**TASK DIRECTIONS:** Would you please output only the lines from the one containing "The **_Filename_** is" through the end of the entries below, exactly as written?

:::::

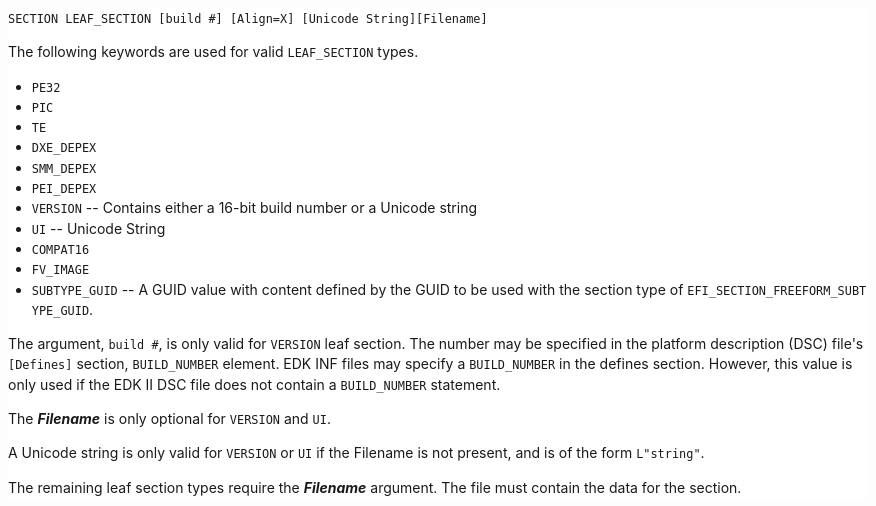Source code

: `SECTION LEAF_SECTION [build #] [Align=X] [Unicode String][Filename]`

The following keywords are used for valid `LEAF_SECTION` types.

* `PE32`
* `PIC`
* `TE`
* `DXE_DEPEX`
* `SMM_DEPEX`
* `PEI_DEPEX`
* `VERSION` -- Contains either a 16-bit build number or a Unicode string
* `UI` -- Unicode String
* `COMPAT16`
* `FV_IMAGE`
* `SUBTYPE_GUID` -- A GUID value with content defined by the GUID to be used with
  the section type of `EFI_SECTION_FREEFORM_SUBTYPE_GUID`.

The argument, `build #`, is only valid for `VERSION` leaf section. The number
may be specified in the platform description (DSC) file's `[Defines]` section,
`BUILD_NUMBER` element. EDK INF files may specify a `BUILD_NUMBER` in the
defines section. However, this value is only used if the EDK II DSC file does
not contain a `BUILD_NUMBER` statement.

The **_Filename_** is only optional for `VERSION` and `UI`.

A Unicode string is only valid for `VERSION` or `UI` if the Filename is not
present, and is of the form `L"string"`.

The remaining leaf section types require the **_Filename_** argument. The file
must contain the data for the section.


[^1]: The EDK II build system does not support creation of `COMBO_PEIM_DRIVER` FV type.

:::::

**WRITTEN REPLY:**
The **_Filename_** is only optional for `VERSION` and `UI`.

A Unicode string is only valid for `VERSION` or `UI` if the Filename is not
present, and is of the form `L"string"`.

The remaining leaf section types require the **_Filename_** argument. The file
must contain the data for the section.


[^1]: The EDK II build system does not support creation of `COMBO_PEIM_DRIVER` FV type.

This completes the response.